→ Problem statement
In your copy, repeat each record exactly and include no pictures.

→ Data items
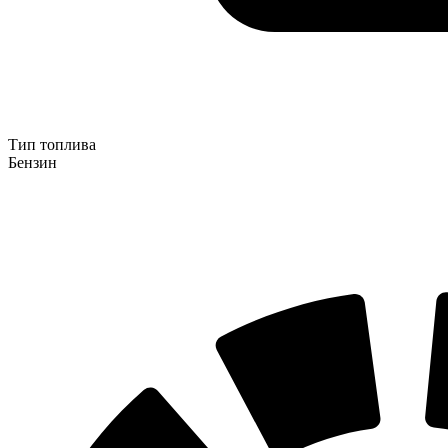
Тип топлива
Бензин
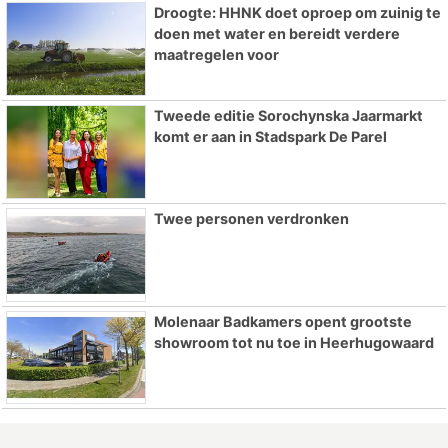
Droogte: HHNK doet oproep om zuinig te
doen met water en bereidt verdere
maatregelen voor
Tweede editie Sorochynska Jaarmarkt
komt er aan in Stadspark De Parel
Twee personen verdronken
Molenaar Badkamers opent grootste
showroom tot nu toe in Heerhugowaard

→ Your solution
Тип топлива
Бензин
Droogte: HHNK doet oproep om zuinig te
doen met water en bereidt verdere
maatregelen voor
Tweede editie Sorochynska Jaarmarkt
komt er aan in Stadspark De Parel
Twee personen verdronken
Molenaar Badkamers opent grootste
showroom tot nu toe in Heerhugowaard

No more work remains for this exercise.